I think, for me, it’s a combination of the cold weather (it snowed all afternoon in Minnesota on Thanksgiving), the claustrophobia of bundling up in jackets and scarves, real or imagined seasonal depression, and memories of high school, when the holidays were the hardest.

1997.  Thanksgiving.  It was the first real breakdown of my life.  I can remember it like it was yesterday and not fifteen years ago.  Was God real?  How could anyone ever really know?  And if I didn’t know, then wasn’t I hellbound?  (Such a paradox, I know– if there was no God or heaven, then there would also be no hell.)  I was in 10th grade, and OCD was swallowing me whole, and it would still be another seven years before it would even have a name.

I was in Missouri with the rest of the family, breaking away from the games and conversation and cooking upstairs to retreat to Grandma’s basement, lock myself in the bathroom, and sob.  The ground had been taken from underneath my feet, and all I could do was weep– all while hiding it from the rest of the family, all those happy Christians upstairs, secure in their beliefs.

I can picture myself now, doubled over on the bathroom floor, lost and sad and scared and not understanding that God Himself could supercede my disbelief and make Himself known to me.  It was a dark year that followed.  I was scared of everything, especially of dying without knowing that God was real.  I held my breath when I’d pass a car on the highway, knowing I was inches from my death– and maybe eternal death.

OCD, you thief.  I hate you with such intensity.

For years after that, I could not return to Missouri without being triggered into a complete relapse which would take weeks to recover from.  Once I went to college, I refused to return.  I wonder what my mom’s side of the family thought– if they wondered if I was stuck-up or selfish for not making that 11-hour drive to see them.  It was only once a year, for goodness sakes.  They didn’t know any of the background, didn’t know the way that just crossing that state border into Missouri had become the instant switch for me to question my faith.

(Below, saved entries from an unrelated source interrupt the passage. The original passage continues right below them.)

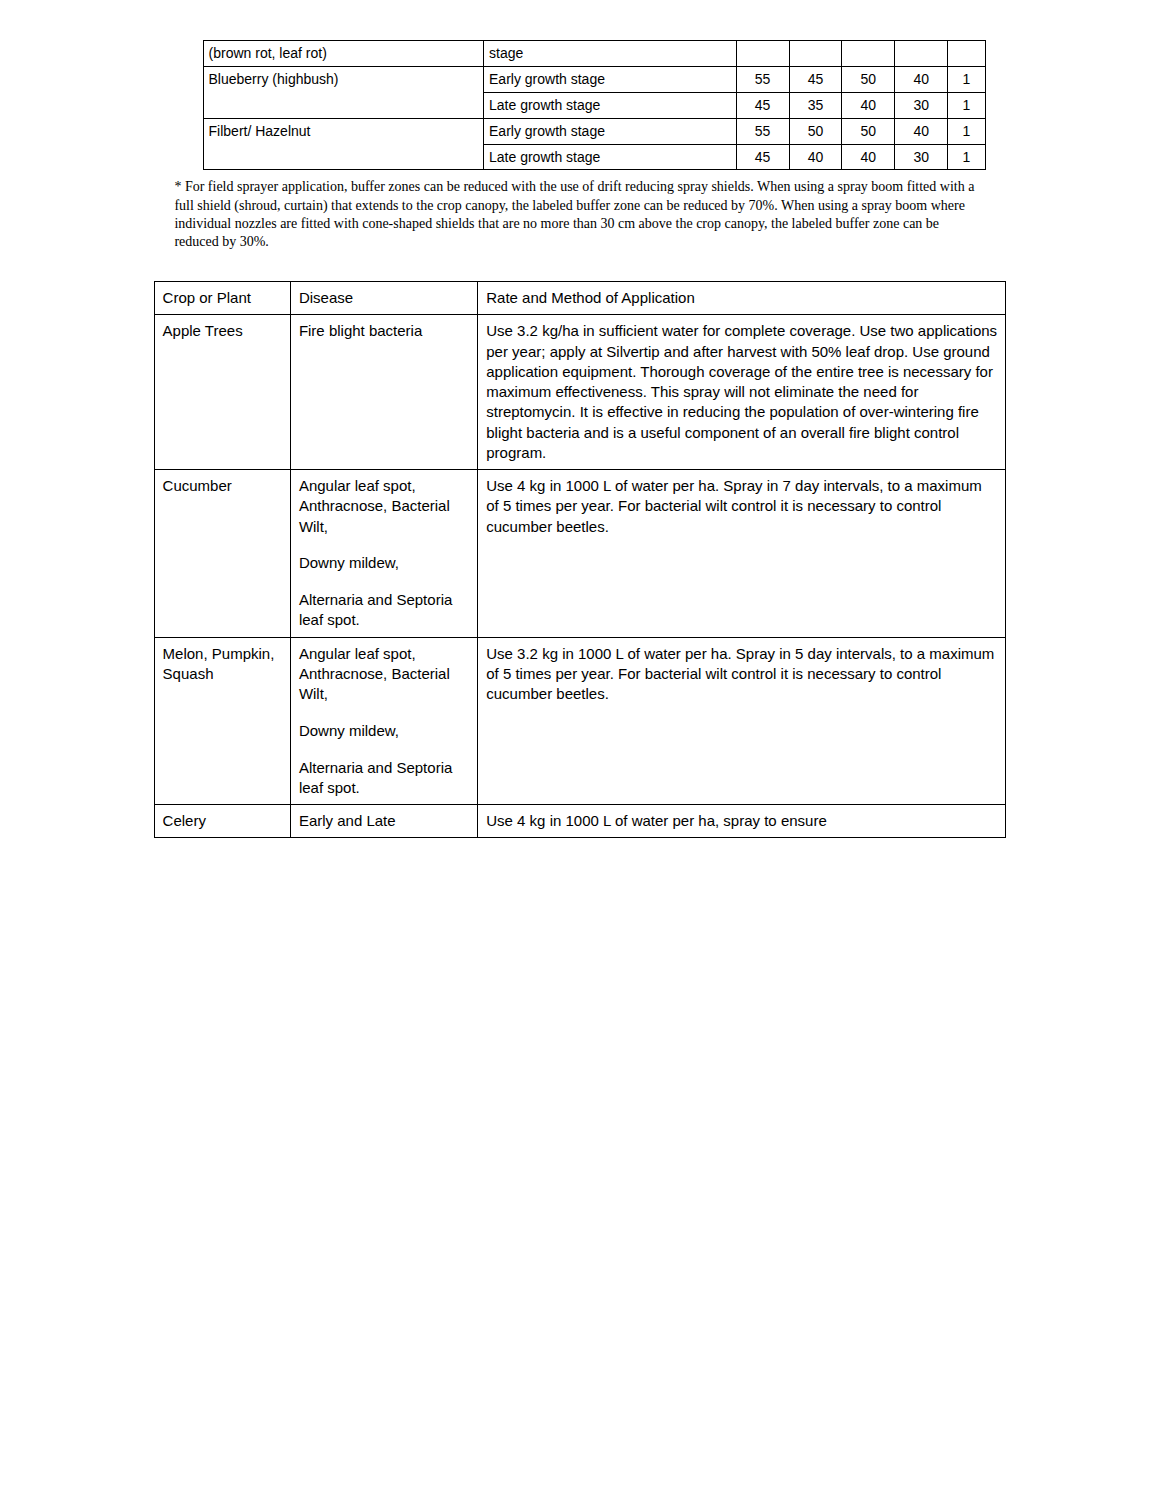| | (brown rot, leaf rot) | stage | | | | | |
| Blueberry (highbush) | Early growth stage | 55 | 45 | 50 | 40 | 1 |
| Late growth stage | 45 | 35 | 40 | 30 | 1 |
| Filbert/ Hazelnut | Early growth stage | 55 | 50 | 50 | 40 | 1 |
| Late growth stage | 45 | 40 | 40 | 30 | 1 |
* For field sprayer application, buffer zones can be reduced with the use of drift reducing spray shields. When using a spray boom fitted with a full shield (shroud, curtain) that extends to the crop canopy, the labeled buffer zone can be reduced by 70%. When using a spray boom where individual nozzles are fitted with cone-shaped shields that are no more than 30 cm above the crop canopy, the labeled buffer zone can be reduced by 30%.
| Crop or Plant | Disease | Rate and Method of Application |
| --- | --- | --- |
| Apple Trees | Fire blight bacteria | Use 3.2 kg/ha in sufficient water for complete coverage. Use two applications per year; apply at Silvertip and after harvest with 50% leaf drop. Use ground application equipment. Thorough coverage of the entire tree is necessary for maximum effectiveness. This spray will not eliminate the need for streptomycin. It is effective in reducing the population of over-wintering fire blight bacteria and is a useful component of an overall fire blight control program. |
| Cucumber | Angular leaf spot, Anthracnose, Bacterial Wilt, Downy mildew, Alternaria and Septoria leaf spot. | Use 4 kg in 1000 L of water per ha. Spray in 7 day intervals, to a maximum of 5 times per year. For bacterial wilt control it is necessary to control cucumber beetles. |
| Melon, Pumpkin, Squash | Angular leaf spot, Anthracnose, Bacterial Wilt, Downy mildew, Alternaria and Septoria leaf spot. | Use 3.2 kg in 1000 L of water per ha. Spray in 5 day intervals, to a maximum of 5 times per year. For bacterial wilt control it is necessary to control cucumber beetles. |
| Celery | Early and Late | Use 4 kg in 1000 L of water per ha, spray to ensure |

Christmas stumbled along after Thanksgiving, and it was just as hard.  And so, these holidays over the years cemented themselves into difficult seasons that I would have to survive.  And even though November and December are nothing like they were even ten years ago, those memories are strong.

I know there are a lot of people out there who will have such a hard time this season, those of you who have Christmas hang over you like a stormcloud, who will breath a sigh of relief when you return to “life as usual” on the day after New Years.  I’m so sorry, and I totally understand.  I hope that this year will be different for you– that God will supernaturally supercede your painful memories and depression and general feelings of wrongness, and that He will give you joy in your hearts instead of these.

As Christmas approaches, my prayer for you is this: Jesus Christ, You are the Word that became flesh, a holy incarnation that blows my mind every time I stop to consider it.  Please overwhelm us with the sacred mystery of it all in ways that memories, depression, OCD, anxiety, and other mental illnesses can’t defeat.  Jesus, be the mighty redeemer that You have been and continue to be and REDEEM this holiday season for those of us who need a rescue.  Hold us in real ways that we can feel.  Amen.